=== Passage shown ===
Vaccinations urged

Michelle Roque, an R.N. with the Galveston County Health District, prepares one of four immunizations for a child at Mall of the Mainland in Texas City in 2011. The Galveston County Health District will offer back-to-school vaccinations to the public through Aug. 30.


LEAGUE CITY — Those family holiday gatherings will spread germs right along with the goodwill, doctors warn, citing an increased danger of infections, even whooping cough, this season.

Reported cases of pertussis, or whooping cough, are at the highest level in 50 years nationwide. Texas is among the states seeing an upswing to the disease that can hospitalize and even kill, especially young infants.

“It’s very concerning,” said Dr. O.W. “Skip” Brown, League City father of four and grandfather of four. “There have probably been more cases in the state in the last year or two than we’ve seen in quite a long time.”

=== What to work on ===
Carry on the article about holiday gatherings and the rise in whooping cough, picking up after Dr. Brown's quote. These items have nothing to do with the whooping cough article.

Dataset records
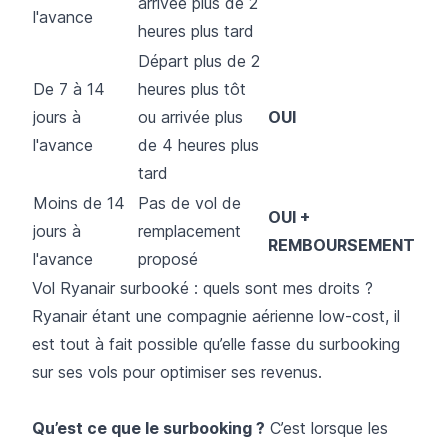
arrivée plus de 2
l'avance
heures plus tard
Départ plus de 2
De 7 à 14
heures plus tôt
jours à
ou arrivée plus
OUI
l'avance
de 4 heures plus
tard
Moins de 14
Pas de vol de
OUI +
jours à
remplacement
REMBOURSEMENT
l'avance
proposé
Vol Ryanair surbooké : quels sont mes droits ?
Ryanair étant une compagnie aérienne low-cost, il
est tout à fait possible qu’elle fasse du surbooking
sur ses vols pour optimiser ses revenus.
Qu’est ce que le surbooking ?
C’est lorsque les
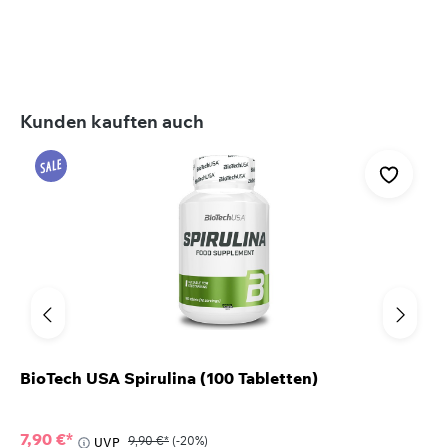
Produktgalerie überspringen
Kunden kauften auch
BioTech USA Spirulina (100 Tabletten)
7,90 €*
9,90 €*
(-20%)
UVP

=== Task response ===
Brown, a doctor’s son who set up his own pediatric practice in the late 1970s, has seen vaccines succeed against a number of childhood diseases. But whooping cough is making a comeback, perhaps because of unvaccinated children and adults, and perhaps because the vaccine’s effectiveness falls off over time.

“Based on reports that are coming out of Austin, we’re all very sensitized to looking for pertussis because there’s no question there’s been an upswing in the state,” he said. Brown is now medical director of the Bay Colony Pediatric Center and also medical director of Outpatient Clinic Operations, Department of Pediatrics, University of Texas Medical Branch.

Galveston County is not one of the areas of the state experiencing an increase right now. “Between 2008 and this year, we’ve experienced anywhere from 1 to 11 cases for each year,” said Kurt Koopmann, public information officer for Galveston County Health District.

“This year so far, we’ve seen seven, I think, which is not outside of what we normally see,” he said.

But the health district and Brown are on the lookout, especially as schools break for holidays and families travel to gatherings. “If you’re going to be around small children, newborn infants in particular, you should receive a booster,” Brown said.

“I think you ought to receive a booster even if you’re not because that is not a fun disease for an adult to get. It’s a difficult disease, and we can’t fix it. That’s the problem.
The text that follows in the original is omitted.